The upside-only model increased federal spending by $444 million compared to the downside-risk ACO’s $60 million over 5 years.

“While data do suggest that more experienced ACO’s and those accepting two-sided risk may help the program to turn the corner in the future, the long-term sustainability of savings in the MSSP is unclear. ACO’s continue to be measured against their past performance, which makes it harder for successful ACO’s to continue to achieve savings over time,” said Avalere’s director, John Feore.

The weird part is that despite the MSSP increasing federal spending, ACO’s are still reducing spending compared to projected benchmarks.

If you are increasing spending, then how can you at the same time be reducing spending? Isn’t this a health care oxymoron?

Which brings me back to my previous posts.

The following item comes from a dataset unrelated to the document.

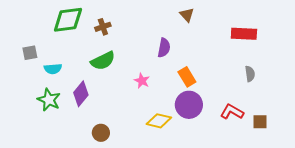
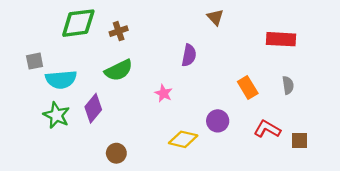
cyan semicircle: (53, 69) -> (61, 79), size x1.5
orange rectangle: (187, 77) -> (248, 88), moved
purple circle: (189, 105) -> (218, 121), size x0.7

CMS is a clusterfudge of programs, models, rules, regulations, and schemes that have done nothing to improve the health care system in the US. In point of fact, it has only added to the confusion, complexity, dysfunction, and wastefulness of a system no other nation has.

When are we going to wake up from this nightmare and deep six the market-driven disaster that is the American health care system? There are saner alternatives, but we are so mentally ill and obsessed with profiting from people’s illnesses that nothing changes.

Einstein was right. The definition of crazy is doing the same thing over and over again and expecting different results. We are crazy to continue with this mess.